In this report, I first downloaded and imported the data into RStudio with read.csv() function. Then I made use of the functions in dplyr library which allow me to sum the total fatalities and injuries with respect to each event type. I repeated the same operations with the dplyr functions to sum the total property and crop damage loss with respect to each event type as well. Note that in the latter case the exponents must be accounted for to scale the damage loss to the US dollars. I then ranked the first 10 event types based on the health and economic consequences. Lastly, I applied ggplot to make the barplots of the event type vs the health and economic consequences.
The first step is to load the Storm data into the RStudio environment using read.csv():
data <- read.csv("repdata-data-StormData.csv.bz2", na.strings=c("","NA"))
Then the dplyr library needs to be loaded in order to gather the information we will need to address our questions:
library(dplyr)
Then we group the data by its event type and sum the fatalities and injuries which is the health consequences:
healthdmg <- data %>%
filter(!is.na(EVTYPE)) %>% group_by(EVTYPE) %>%
summarize(sum_fat = sum(FATALITIES, na.rm = T), sum_inj = sum(INJURIES, na.rm = T)) %>%
mutate(sum_fat_inj = sum_fat + sum_inj)
Then we want to sort the event type by the total fatalities and injuries and just get the top 10 events.
highest_fat_inj <- sort(healthdmg$sum_fat_inj, decreasing = T)[1:10]
health_fat_inj <- healthdmg[healthdmg$sum_fat_inj %in% highest_fat_inj, ]
Next we will address the second question, ie, which event types are associated with highest economic consequences in US. Here we will need to change the values (which are factor types) in the PROPDMGEXP and CROPDMGEXP columns to corresponding numerical values to scale the economic loss to US currency. For instance, ‘B’ should be billion, which is 1e9, ‘M’ should be million, and so on. Then we repeated the similar procedures with dplyr in the above process with respect to the health consequences. Basically, we want to obtain the summed property and crop damages from the data. Note that the US currency unit is billion US$. Then we sort event types by the economic losses and get the top 10 event types.
data2 <- data
levels(data2$PROPDMGEXP) = c(0,0,0,10,10,10,10,10,10,10,10,10,1e9,1e2,1e2,1e3,1e6,1e6)

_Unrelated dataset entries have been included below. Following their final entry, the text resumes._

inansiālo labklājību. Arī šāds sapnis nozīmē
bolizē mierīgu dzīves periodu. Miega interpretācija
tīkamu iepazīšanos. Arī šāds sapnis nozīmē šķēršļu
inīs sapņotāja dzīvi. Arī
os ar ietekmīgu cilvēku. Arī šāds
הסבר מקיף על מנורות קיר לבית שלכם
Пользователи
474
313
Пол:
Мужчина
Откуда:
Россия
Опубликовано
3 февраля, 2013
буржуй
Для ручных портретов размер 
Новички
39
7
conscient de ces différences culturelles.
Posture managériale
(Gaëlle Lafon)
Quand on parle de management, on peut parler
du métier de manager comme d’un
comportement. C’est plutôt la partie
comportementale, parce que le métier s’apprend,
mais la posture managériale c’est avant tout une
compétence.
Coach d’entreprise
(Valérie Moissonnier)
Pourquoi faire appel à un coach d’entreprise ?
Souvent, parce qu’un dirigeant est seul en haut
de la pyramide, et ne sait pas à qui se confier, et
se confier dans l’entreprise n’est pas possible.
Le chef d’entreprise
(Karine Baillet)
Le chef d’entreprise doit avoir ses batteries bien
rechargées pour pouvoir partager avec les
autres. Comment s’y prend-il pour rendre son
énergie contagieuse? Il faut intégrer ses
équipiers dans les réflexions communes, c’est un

levels(data2$CROPDMGEXP) = c(0,0,0,1e9,1e3,1e3,1e6,1e6)
economicloss <- data2 %>% filter(!is.na(EVTYPE)) %>% group_by(EVTYPE) %>%
mutate(propdmgall = PROPDMG*as.numeric(as.character(PROPDMGEXP)) / 1e9,
cropdmgall = CROPDMG*as.numeric(as.character(CROPDMGEXP)) / 1e9) %>%
summarize(sum_propdmg = sum(propdmgall, na.rm = T), sum_cropdmg = sum(cropdmgall, na.rm = T)) %>%
mutate(sum_economicdmg = sum_propdmg + sum_cropdmg)
highest_economicdmg <- sort(economicloss$sum_economicdmg, decreasing = T)[1:10]
economicdmg_sel <- economicloss[economicloss$sum_economicdmg %in% highest_economicdmg, ]
We first apply ggplot to show the barplots of the total fatalities and injures vs the 10 event types.
library(ggplot2)
ggplot(health_fat_inj, aes(x = reorder(EVTYPE, sum_fat_inj), y = sum_fat_inj)) +
labs(x = "EVENT", y = "TOTAL FATALITIES AND INJURIES") + coord_flip() +
geom_bar(stat = "identity")
We then apply ggplot to show the barplots of the total economic consequences vs the 10 event types.
ggplot(economicdmg_sel, aes(x = reorder(EVTYPE, sum_economicdmg), y = sum_economicdmg)) +
labs(x = "EVENT", y = "TOTAL ECONOMIC LOSS / billion US$") + coord_flip() +
geom_bar(stat = "identity")
From the barplots, we can see clearly the top 10 events for the health and economic consequences in US based on the Storm Data. It turns out that the tornado causes most health losses while flood causes most economic losses. Especially, tornado causes way more health losses than other types of weather events.